American evangelist Morris Cerullo held an unprecedented week of meetings in Saudi Arabia in early October, teaching Christians in an auditorium 18 miles outside the capital city of Riyadh.
Although 93 percent of Saudi Arabians are Muslim, Cerullo’s meetings drew more than a thousand people from different nationalities.
Three days after Cerullo’s meetings ended, the Mutawa’een, Saudi’s Islamic religious police, raided two house- churches in Riyadh on October 8. International Christian Concern (ICC), an American religious human-rights organization, reported that the Mutawa’een arrested 40 Christians from the Shalom and Jesus Is Lord house churches, where a total of 267 people, many of them Asian workers, were gathered in private prayer.
“The Mutawa’een vented their ire on everything they could lay their hands on,” one worshiper told ICC. “Music instruments were destroyed, TVs, video cameras, and projectors were taken. Everyone was forced to sign a prepared letter stating that from now on we will not attend or be a part of such a gathering anymore.”
After 13 of the 40 house-church Christians were detained, ICC’s Steve Snyder contacted U.S. lawmakers and Robert Seiple, Ambassador at Large for International Religious Freedom. On October 31, all 13 house-church Christians—all Filipinos—were released to their respective employers. The Christians were told to prepare for deportation in ten days.
In June 1998, a renewed crackdown on Christian fellowships brought the arrest and imprisonment of 12 Christians and the torture of at least one. They were released one month later after appeals from President Clinton.

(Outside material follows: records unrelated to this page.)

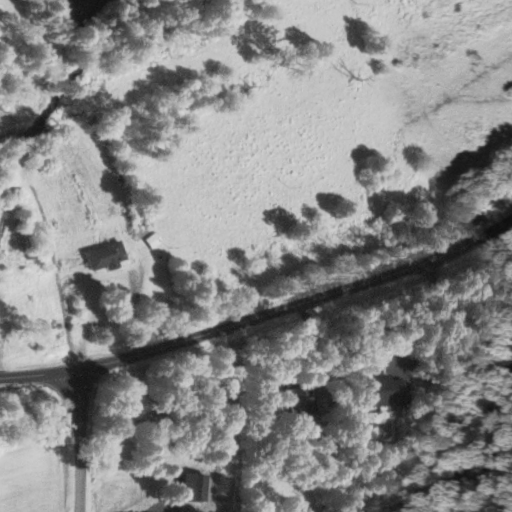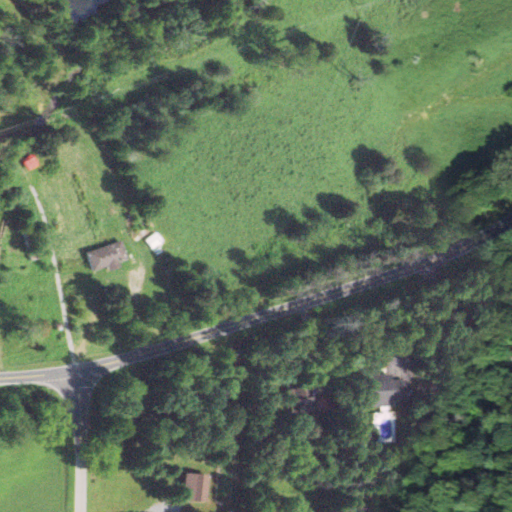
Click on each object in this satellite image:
building: (30, 163)
building: (107, 258)
road: (262, 314)
road: (351, 376)
building: (380, 392)
road: (79, 439)
road: (447, 486)
building: (196, 488)
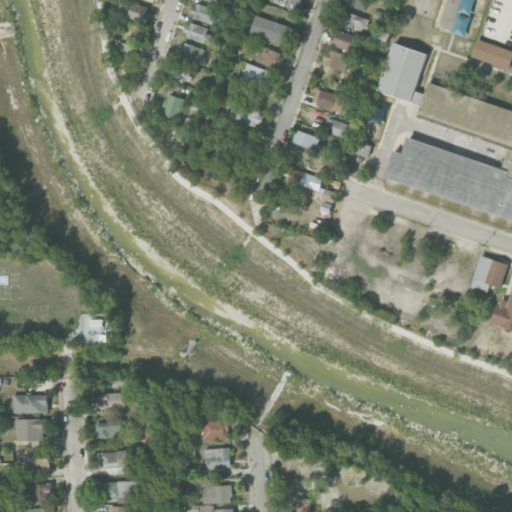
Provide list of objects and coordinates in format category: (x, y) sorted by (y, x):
building: (156, 0)
building: (213, 1)
building: (296, 1)
building: (355, 3)
park: (423, 8)
building: (203, 12)
building: (140, 13)
building: (352, 20)
building: (497, 28)
building: (271, 30)
building: (134, 32)
building: (197, 32)
building: (379, 36)
building: (343, 40)
road: (158, 50)
building: (128, 51)
building: (186, 51)
building: (492, 53)
building: (492, 54)
building: (269, 57)
building: (335, 59)
building: (181, 70)
building: (403, 72)
building: (260, 75)
building: (442, 97)
building: (328, 100)
road: (292, 101)
building: (173, 106)
building: (246, 115)
building: (469, 117)
building: (340, 128)
building: (305, 139)
road: (448, 140)
building: (363, 148)
building: (363, 150)
building: (229, 151)
road: (385, 151)
building: (302, 157)
building: (221, 171)
building: (452, 176)
building: (453, 177)
building: (311, 181)
road: (426, 215)
road: (254, 232)
building: (488, 273)
building: (503, 312)
building: (109, 400)
building: (30, 403)
building: (31, 428)
building: (108, 428)
building: (215, 430)
road: (74, 444)
building: (217, 458)
building: (38, 459)
building: (114, 461)
building: (6, 469)
road: (261, 469)
building: (120, 490)
building: (216, 491)
building: (38, 493)
building: (299, 494)
building: (118, 508)
building: (41, 510)
building: (224, 510)
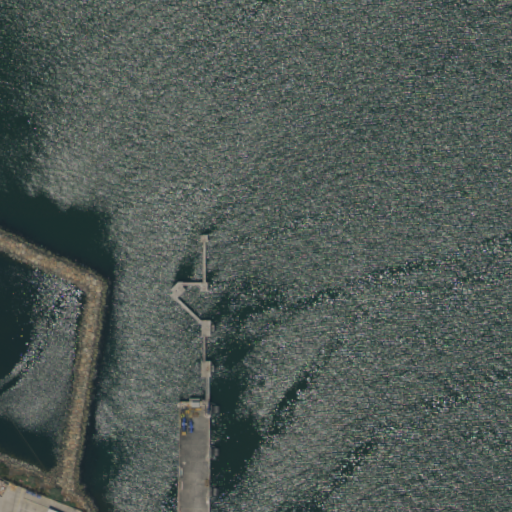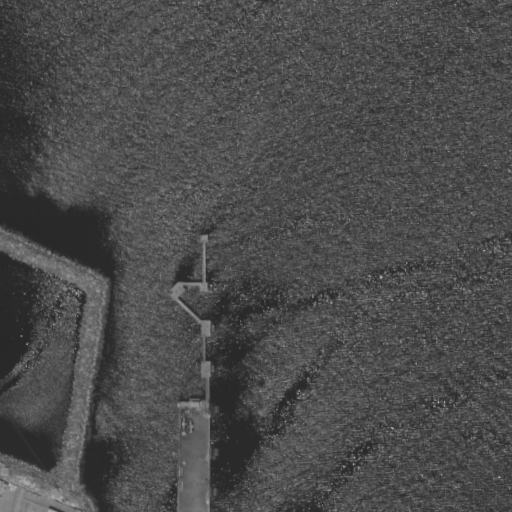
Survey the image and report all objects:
pier: (198, 316)
pier: (196, 457)
building: (47, 511)
building: (51, 511)
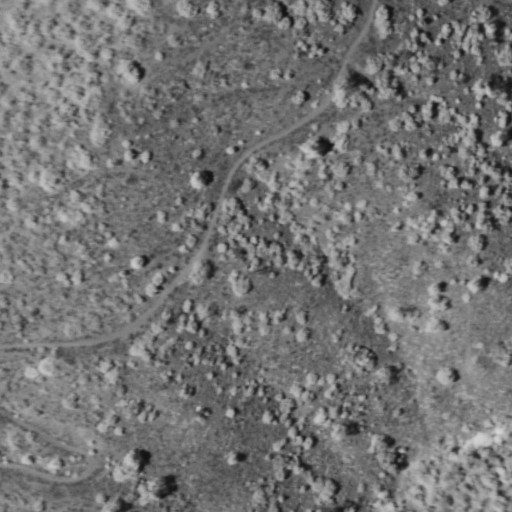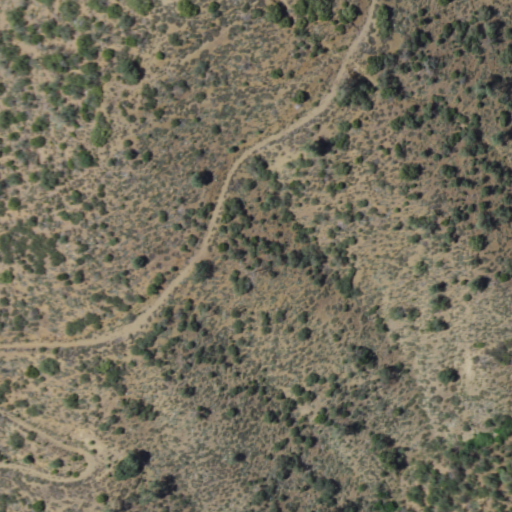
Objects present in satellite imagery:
road: (277, 199)
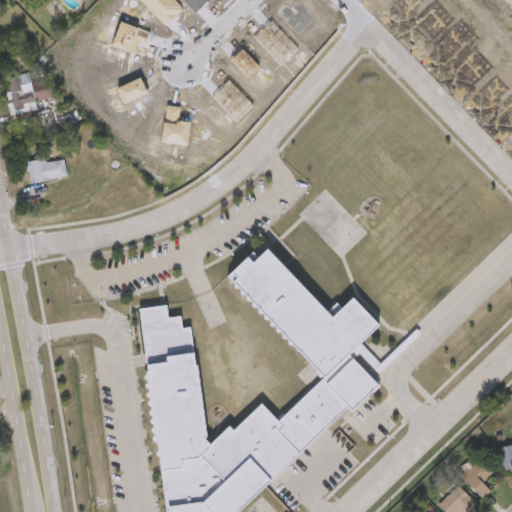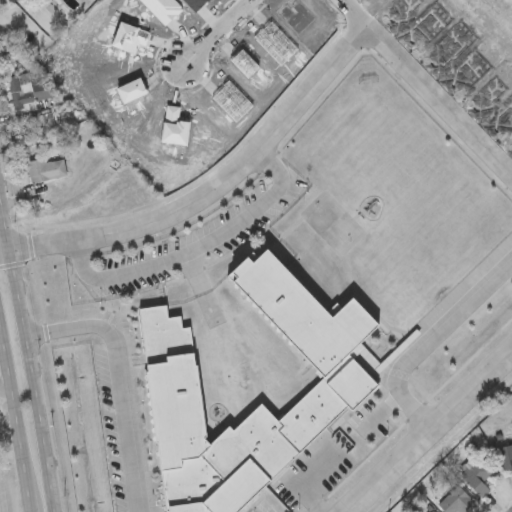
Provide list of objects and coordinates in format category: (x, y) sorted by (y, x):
building: (13, 1)
road: (350, 14)
road: (220, 33)
building: (24, 97)
road: (437, 103)
building: (47, 172)
road: (212, 191)
building: (49, 244)
road: (191, 247)
road: (431, 340)
road: (26, 361)
road: (118, 379)
building: (243, 393)
road: (14, 426)
road: (426, 429)
building: (504, 455)
building: (505, 459)
building: (473, 472)
building: (476, 477)
building: (455, 500)
building: (457, 503)
building: (431, 510)
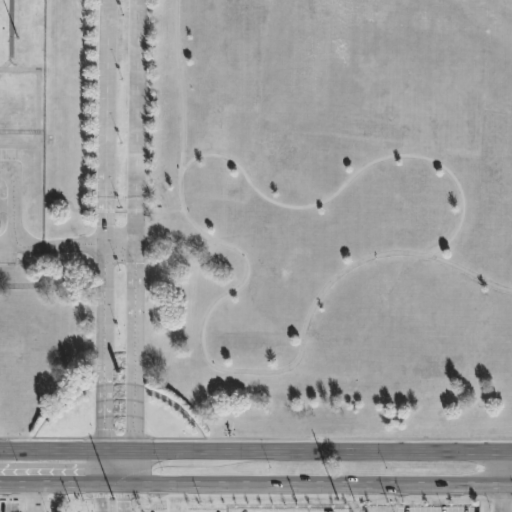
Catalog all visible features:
park: (1, 30)
road: (11, 37)
road: (16, 65)
road: (182, 128)
road: (26, 146)
road: (36, 164)
road: (350, 179)
road: (14, 199)
parking lot: (7, 202)
road: (7, 206)
road: (105, 241)
road: (135, 241)
road: (67, 244)
road: (290, 366)
road: (256, 436)
road: (255, 450)
road: (508, 467)
road: (255, 483)
road: (36, 497)
road: (104, 497)
road: (133, 497)
road: (507, 498)
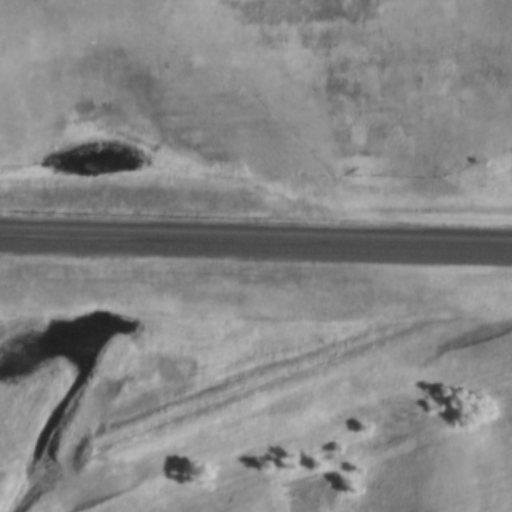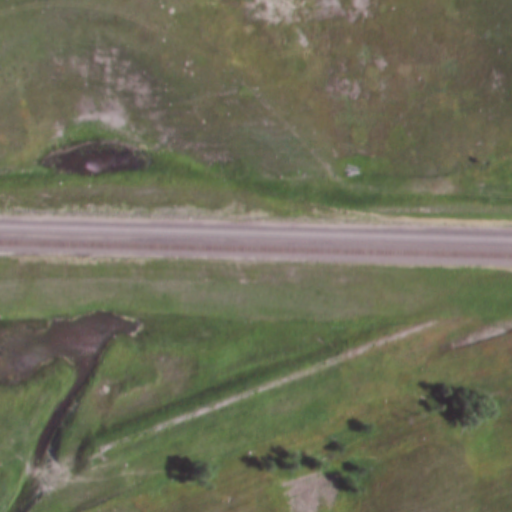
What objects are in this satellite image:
railway: (255, 226)
railway: (256, 249)
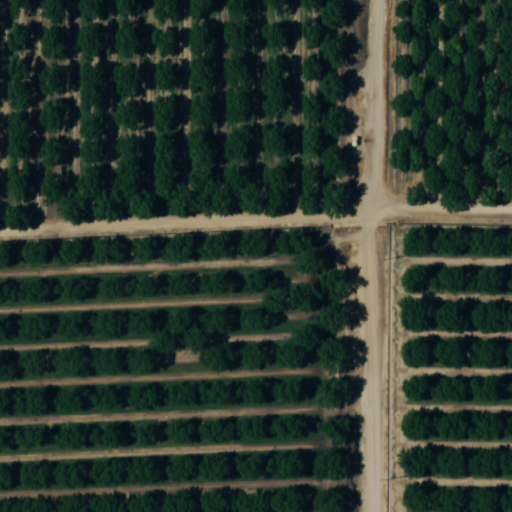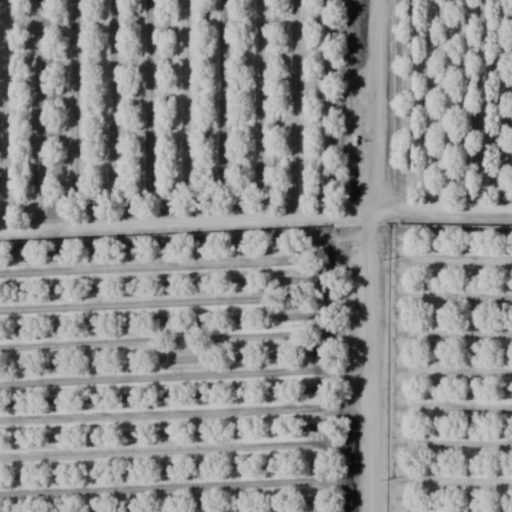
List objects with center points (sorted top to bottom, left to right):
road: (255, 217)
road: (365, 362)
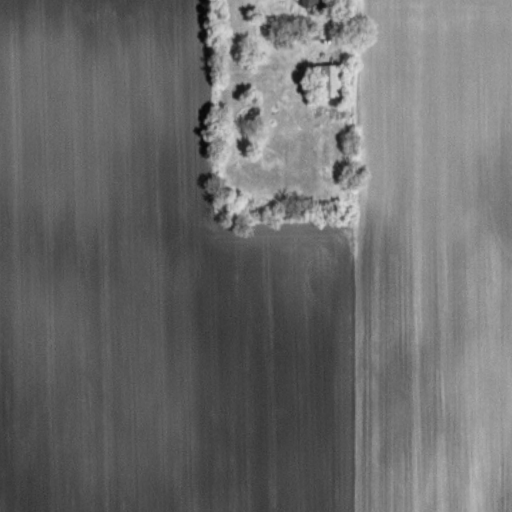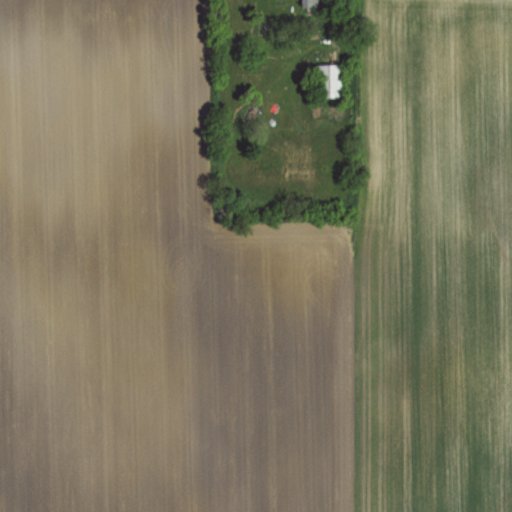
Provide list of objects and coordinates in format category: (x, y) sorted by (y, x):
building: (310, 3)
building: (330, 79)
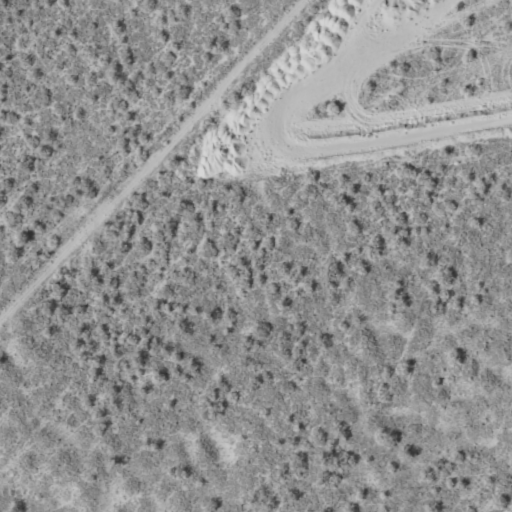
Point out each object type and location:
quarry: (367, 252)
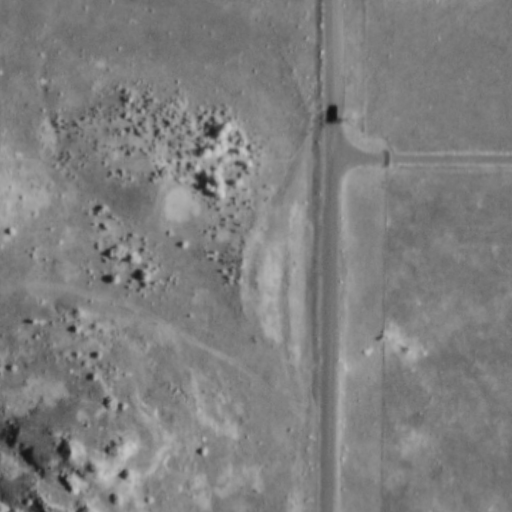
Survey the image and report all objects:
road: (422, 160)
road: (330, 255)
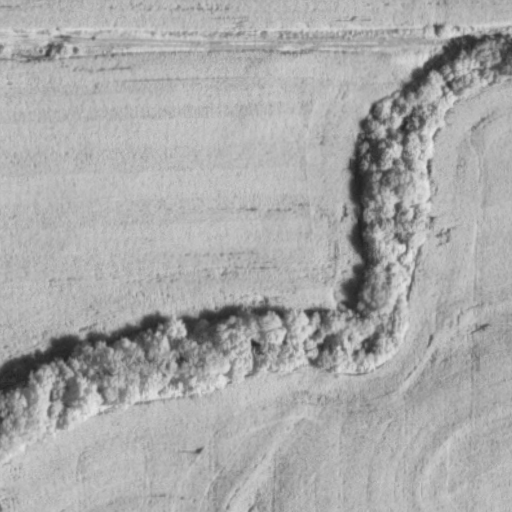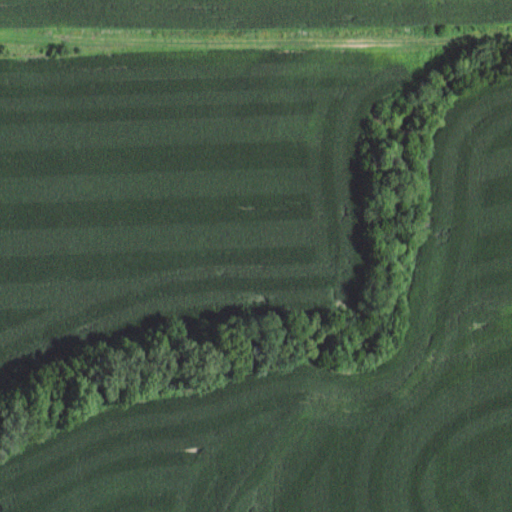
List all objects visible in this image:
road: (255, 37)
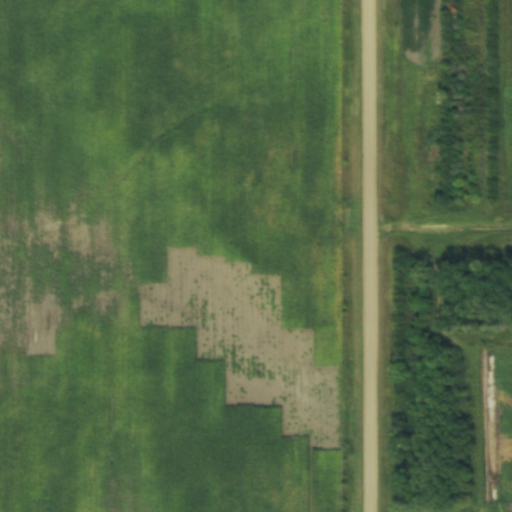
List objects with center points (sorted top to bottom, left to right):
road: (372, 256)
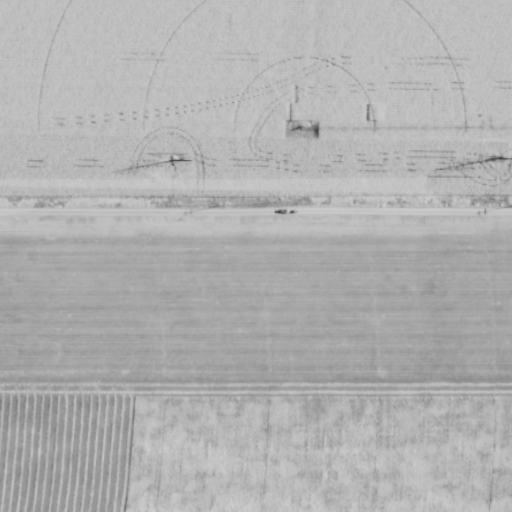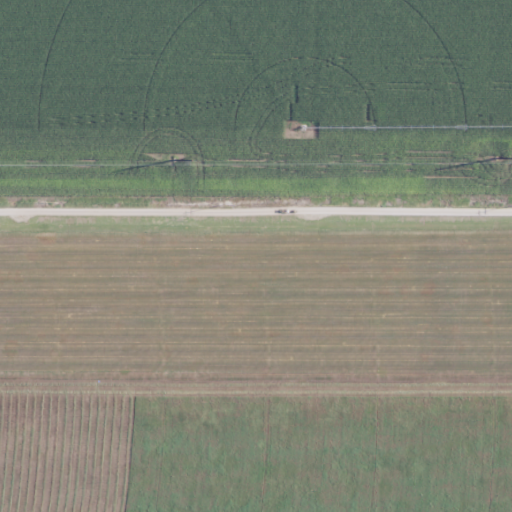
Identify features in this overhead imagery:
power tower: (493, 157)
power tower: (173, 158)
road: (256, 203)
power tower: (224, 205)
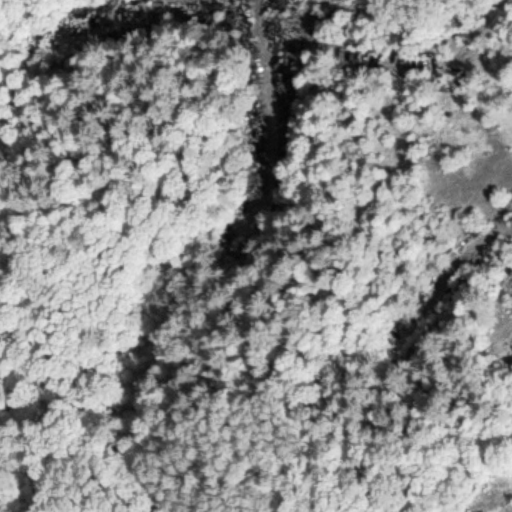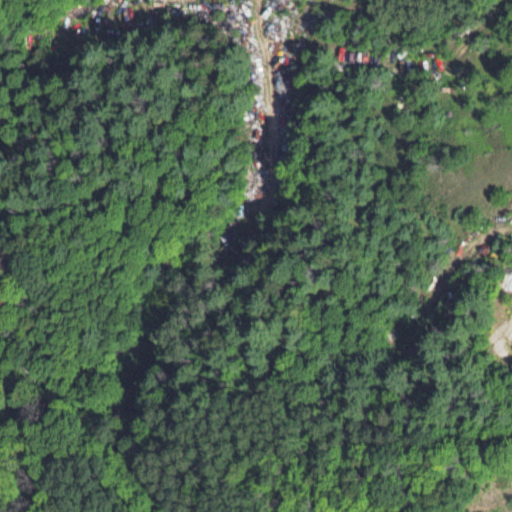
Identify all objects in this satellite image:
building: (509, 282)
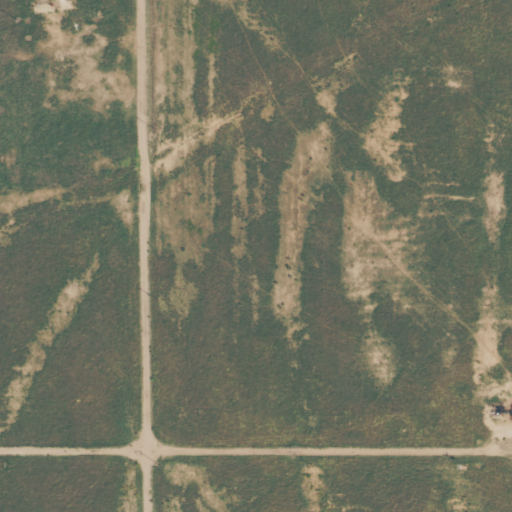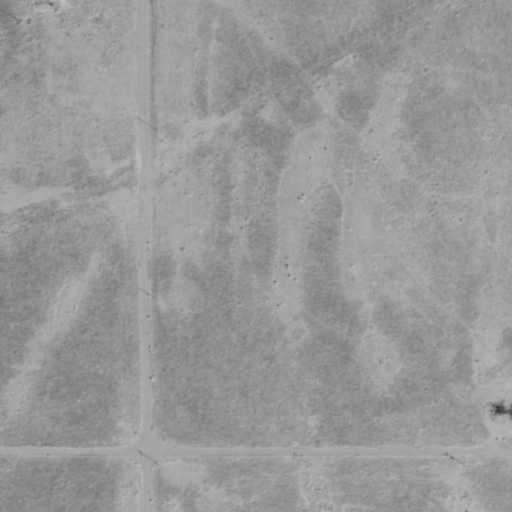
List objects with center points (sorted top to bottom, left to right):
road: (159, 256)
petroleum well: (507, 412)
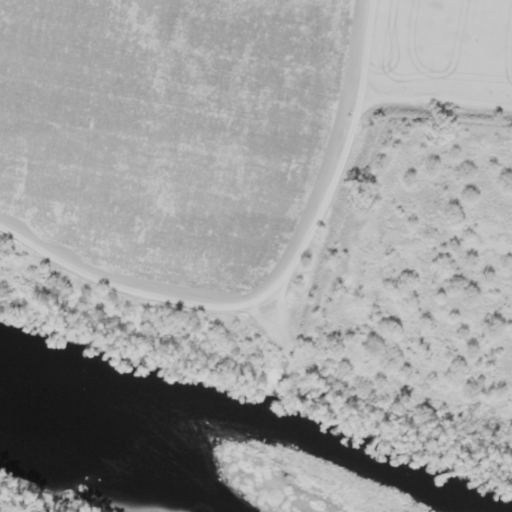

Recent comments from Saudi officials have shown sensitivity to foreign public opinion on human rights.
“There seems to be an internal struggle going on between the religious Mutawa’een and the Saudi Ministry of Interior (MOI), which oversees the civil police force,” Snyder says. “The MOI uses reservation in arresting Christians, electing to deport them instead. The Mutawa’een is committed to cleansing the country of their Christian influence, even if it means arrest. This hairline crack between the two governing forces may prove to be the glimmer of hope for religious freedom that Saudi Christians have been praying for.”